This is listed as a novel so I would be expecting to see the next chapter, but it is very nearly a stand-alone piece, leaving the next days, weeks or years for the reader to finish. The only thing keeping it from being a stand-alone is not knowing the fate of the other downed ship. Having to decide whether the crew is living or dead and the possible outcome probably is too much responsibility to place upon the reader.
As a first chapter the story works well enough, although longish. Long, possibly because, especially through the first half I found myself struggling to understand just what was happening in places. The only real suggestion I can make is one of the very hardest to do for you, the author. Try to read your story through as if seeing for the first time. After finishing and re-reading part way through, it works fine, but the second time through I had a little of your insight.
Over all, well written, very few typos. I listed the ones I saw below.
Prolly to a slug in all that maneuvering, he thought, flipping the doors...(Prolly? At first I put this down as dialog or in this case Garret's thought, but I've not see any further indication that he would speak or think this word. It might be better to just use - Probably due to a slug - OR - Probably a slug - OR - Probably caught a slug in all that maneuvering.)
Simultaneously, a streak of near molten, heavily fractured steel rod shot from the muzzle under the bow, and lightning arced across half of his control panels. (Don't know if the raptor was hit by the enemy or a malfunction on the raptor. "From the muzzle" seems to say it's a malfunction.)
“It’s bad Garret.” his RIO growled behind him. “Mass Driver let go of the cap when you fired it, fried about ninety percent of our electronics. (Still unsure of the cause of damage to the raptor, but it seems it was a malfunction.) (I would like to know what a cap is. Some sort of cap/top on the mass driver?)
He could see the creature that was flying scrabbling at his controls behind...(Scrabbling is such an uncommon word that using it twice this close together stands out.)
As he watched, his finally saw the escape pod jettison, flaring out for re-entry and the crash that would follow. (his finally - he finally)

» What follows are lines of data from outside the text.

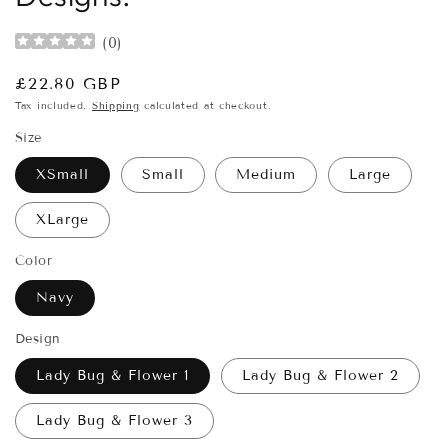
(
0
)
Regular
£22.80 GBP
price
Tax included.
Shipping
calculated at checkout.
Size
XSmall
Small
Medium
Large
XLarge
Color
Navy
Design
Lady Bug & Flower 1
Lady Bug & Flower 2
Lady Bug & Flower 3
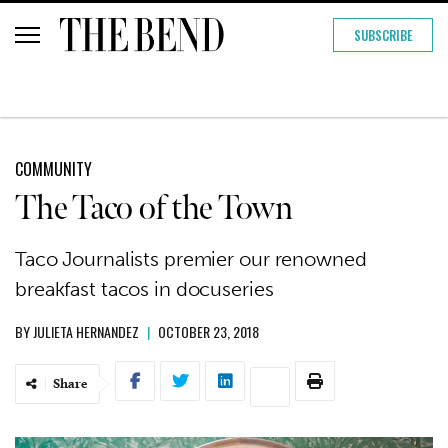
SUBSCRIBE
COMMUNITY
The Taco of the Town
Taco Journalists premier our renowned
breakfast tacos in docuseries
BY
JULIETA HERNANDEZ
|
OCTOBER 23, 2018
Share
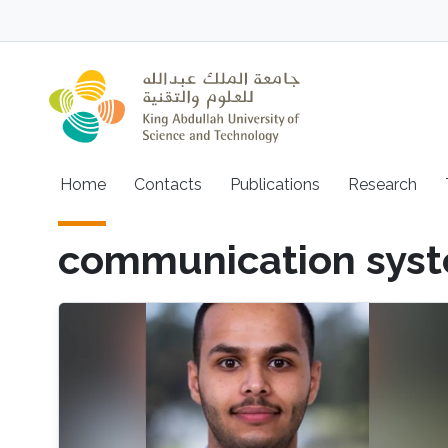
Skip to main content
Main navigation
Home
Contacts
Publications
Research
communication sys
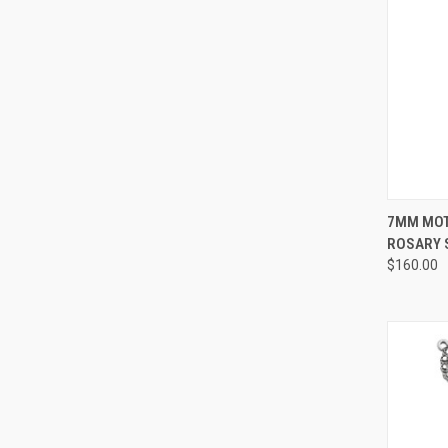
QUI
7MM MOT
ROSARY S
Compa
$160.00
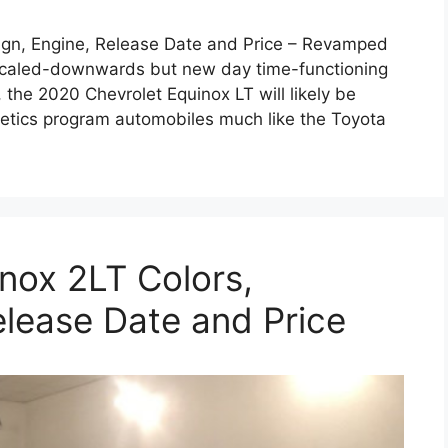
ign, Engine, Release Date and Price – Revamped
ny scaled-downwards but new day time-functioning
 the 2020 Chevrolet Equinox LT will likely be
hletics program automobiles much like the Toyota
nox 2LT Colors,
elease Date and Price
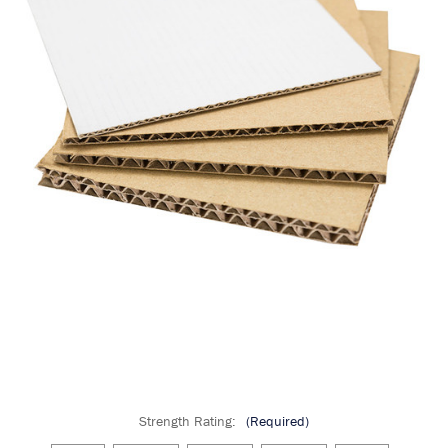
Strength Rating:
(Required)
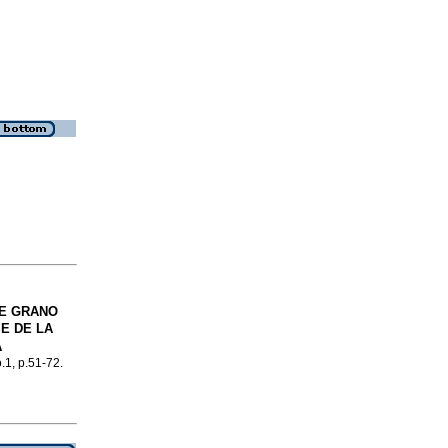
DE GRANO
E DE LA
A
o.1, p.51-72.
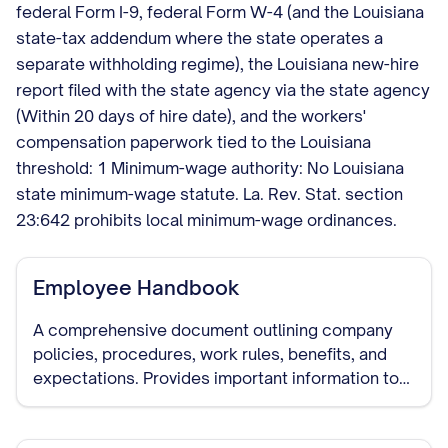
federal Form I-9, federal Form W-4 (and the Louisiana
state-tax addendum where the state operates a
separate withholding regime), the Louisiana new-hire
report filed with the state agency via the state agency
(Within 20 days of hire date), and the workers'
compensation paperwork tied to the Louisiana
threshold: 1 Minimum-wage authority: No Louisiana
state minimum-wage statute. La. Rev. Stat. section
23:642 prohibits local minimum-wage ordinances.
Employee Handbook
A comprehensive document outlining company
policies, procedures, work rules, benefits, and
expectations. Provides important information to
new employees and serves as a reference for all
staff.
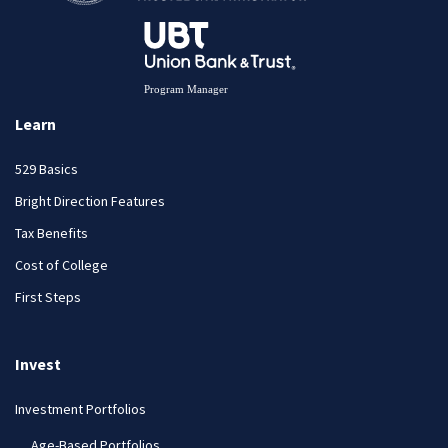
Learn
529 Basics
Bright Direction Features
Tax Benefits
Cost of College
First Steps
Invest
Investment Portfolios
Age-Based Portfolios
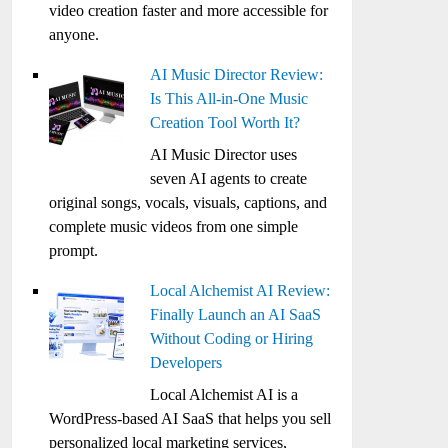
video creation faster and more accessible for
anyone.
AI Music Director Review:
Is This All-in-One Music
Creation Tool Worth It?
AI Music Director uses
seven AI agents to create
original songs, vocals, visuals, captions, and
complete music videos from one simple
prompt.
Local Alchemist AI Review:
Finally Launch an AI SaaS
Without Coding or Hiring
Developers
Local Alchemist AI is a
WordPress-based AI SaaS that helps you sell
personalized local marketing services,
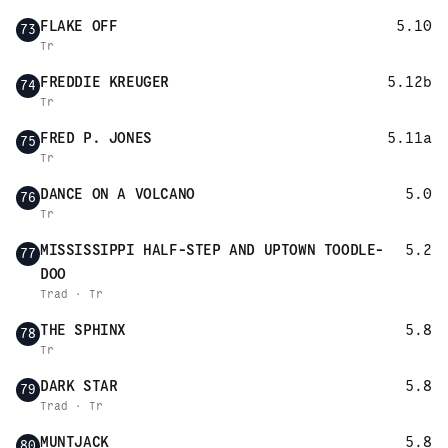
FLAKE OFF
5.10
73
Tr
FREDDIE KREUGER
5.12b
74
Tr
FRED P. JONES
5.11a
75
Tr
DANCE ON A VOLCANO
5.0
76
Tr
MISSISSIPPI HALF-STEP AND UPTOWN TOODLE-
5.2
77
DOO
Trad · Tr
THE SPHINX
5.8
78
Tr
DARK STAR
5.8
79
Trad · Tr
MUNTJACK
5.8
80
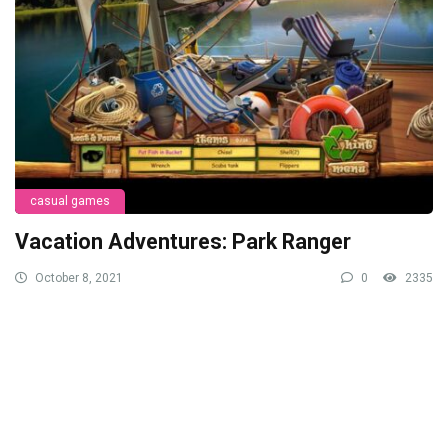
casual games
Vacation Adventures: Park Ranger
October 8, 2021
0
2335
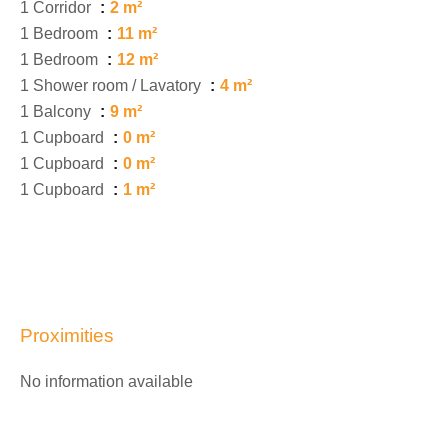
1 Corridor
2 m²
1 Bedroom
11 m²
1 Bedroom
12 m²
1 Shower room / Lavatory
4 m²
1 Balcony
9 m²
1 Cupboard
0 m²
1 Cupboard
0 m²
1 Cupboard
1 m²
Proximities
No information available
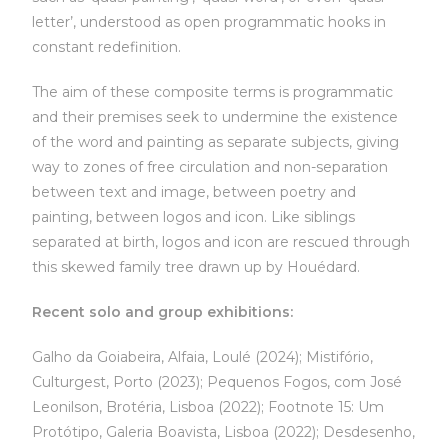
letter’, understood as open programmatic hooks in
constant redefinition.
The aim of these composite terms is programmatic
and their premises seek to undermine the existence
of the word and painting as separate subjects, giving
way to zones of free circulation and non-separation
between text and image, between poetry and
painting, between logos and icon. Like siblings
separated at birth, logos and icon are rescued through
this skewed family tree drawn up by Houédard.
Recent solo and group exhibitions:
Galho da Goiabeira, Alfaia, Loulé (2024); Mistifório,
Culturgest, Porto (2023); Pequenos Fogos, com José
Leonilson, Brotéria, Lisboa (2022); Footnote 15: Um
Protótipo, Galeria Boavista, Lisboa (2022); Desdesenho,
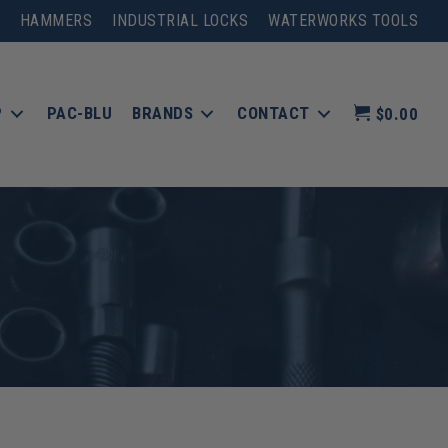
HAMMERS
INDUSTRIAL LOCKS
WATERWORKS TOOLS
P
PAC-BLU
BRANDS
CONTACT
$0.00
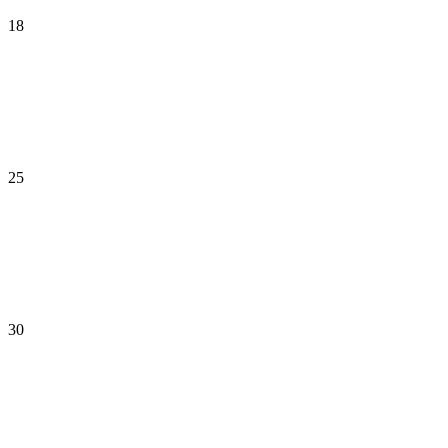
18
25
30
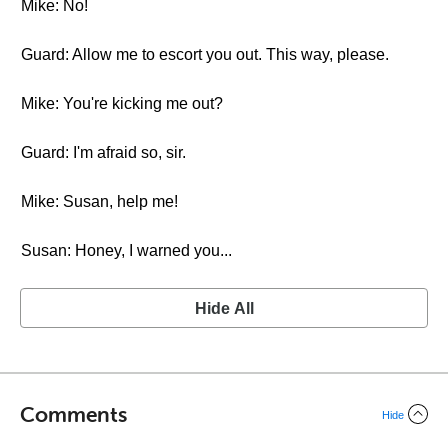
Mike: No!
Guard: Allow me to escort you out. This way, please.
Mike: You're kicking me out?
Guard: I'm afraid so, sir.
Mike: Susan, help me!
Susan: Honey, I warned you...
Hide All
Comments
Hide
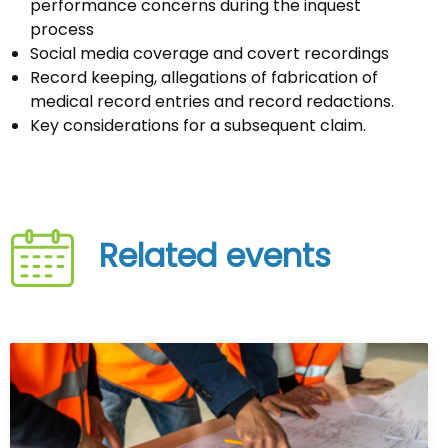
performance concerns during the inquest
process
Social media coverage and covert recordings
Record keeping, allegations of fabrication of
medical record entries and record redactions.
Key considerations for a subsequent claim.
Related events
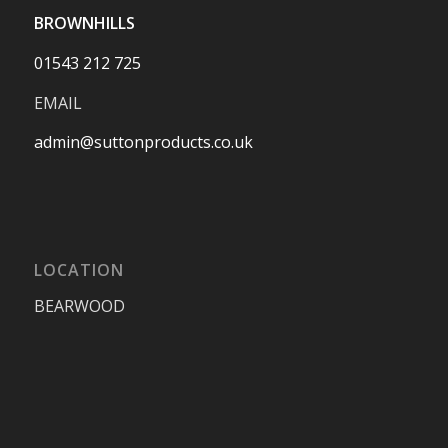
BROWNHILLS
01543 212 725
EMAIL
admin@suttonproducts.co.uk
LOCATION
BEARWOOD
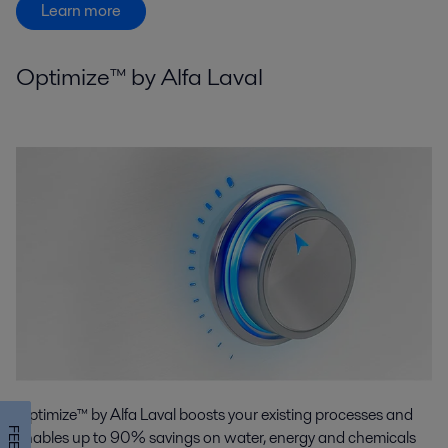
Learn more
Optimize™ by Alfa Laval
Optimize™ by Alfa Laval boosts your existing processes and
enables up to 90% savings on water, energy and chemicals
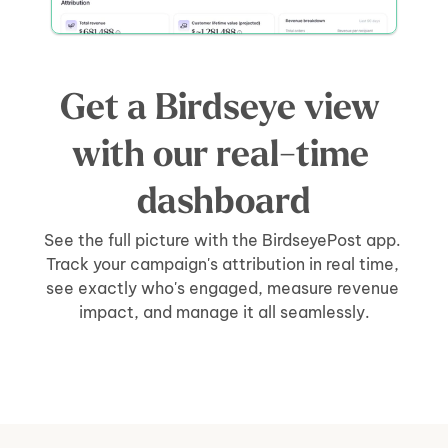
Get a Birdseye view 
with our real-time 
dashboard
See the full picture with the BirdseyePost app. 
Track your campaign's attribution in real time, 
see exactly who's engaged, measure revenue 
impact, and manage it all seamlessly.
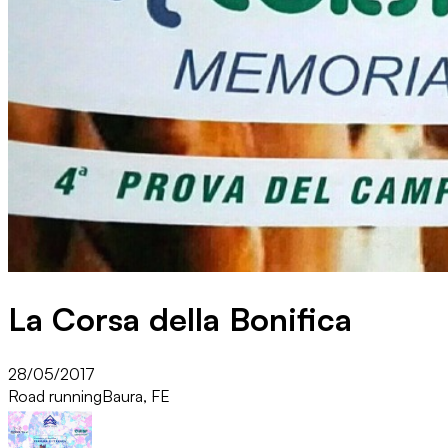
La Corsa della Bonifica
28/05/2017
Road running
Baura, FE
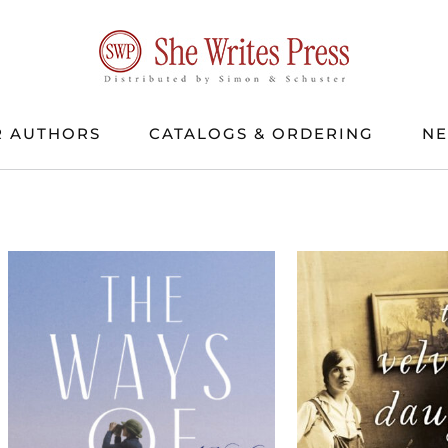
 AUTHORS
CATALOGS & ORDERING
N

If they had enough they could even slingshot and head back toward the fleet. (Had enough what? I take this to mean that if their re-entry angle is shallow enough they could bounce off the atmosphere.)
“Don’t think so.” The cat said. (Now, I know what cat might puke.)
It was halfway between purr and growl, as she muttered to herself behind him. The race had been discovered by some colony on the rim of known space. (What race? The alien he had just engaged in the laser fight? After a short brain freeze, I know it is the cat's race, but you might want to clarify a little.)
Like a pretty, pretty lawn dart, he thought darkly as the descended. (as the - as they)
With a howl of delight, she wrenched it out of the way, and tossed it over then side of the pilot’s compartment. (over then - over the)
The trees were similar to the evergreens of earth, but something...(earth - Earth)
Looking back around himself, he realized there were less slides of shale, and the trees clung to the slop above her chosen spot... (slop - slope)
It was going to be a good vacation, and he hoped they took their time picking him up of this rather lush patch of ground. (picking him up of this - up from?)
After a few moments he sat back up and hooked his pack over. (and hooked his pack over - looked?)
In all, interesting and well worth the read.
Just my opinions, please make of them what you will.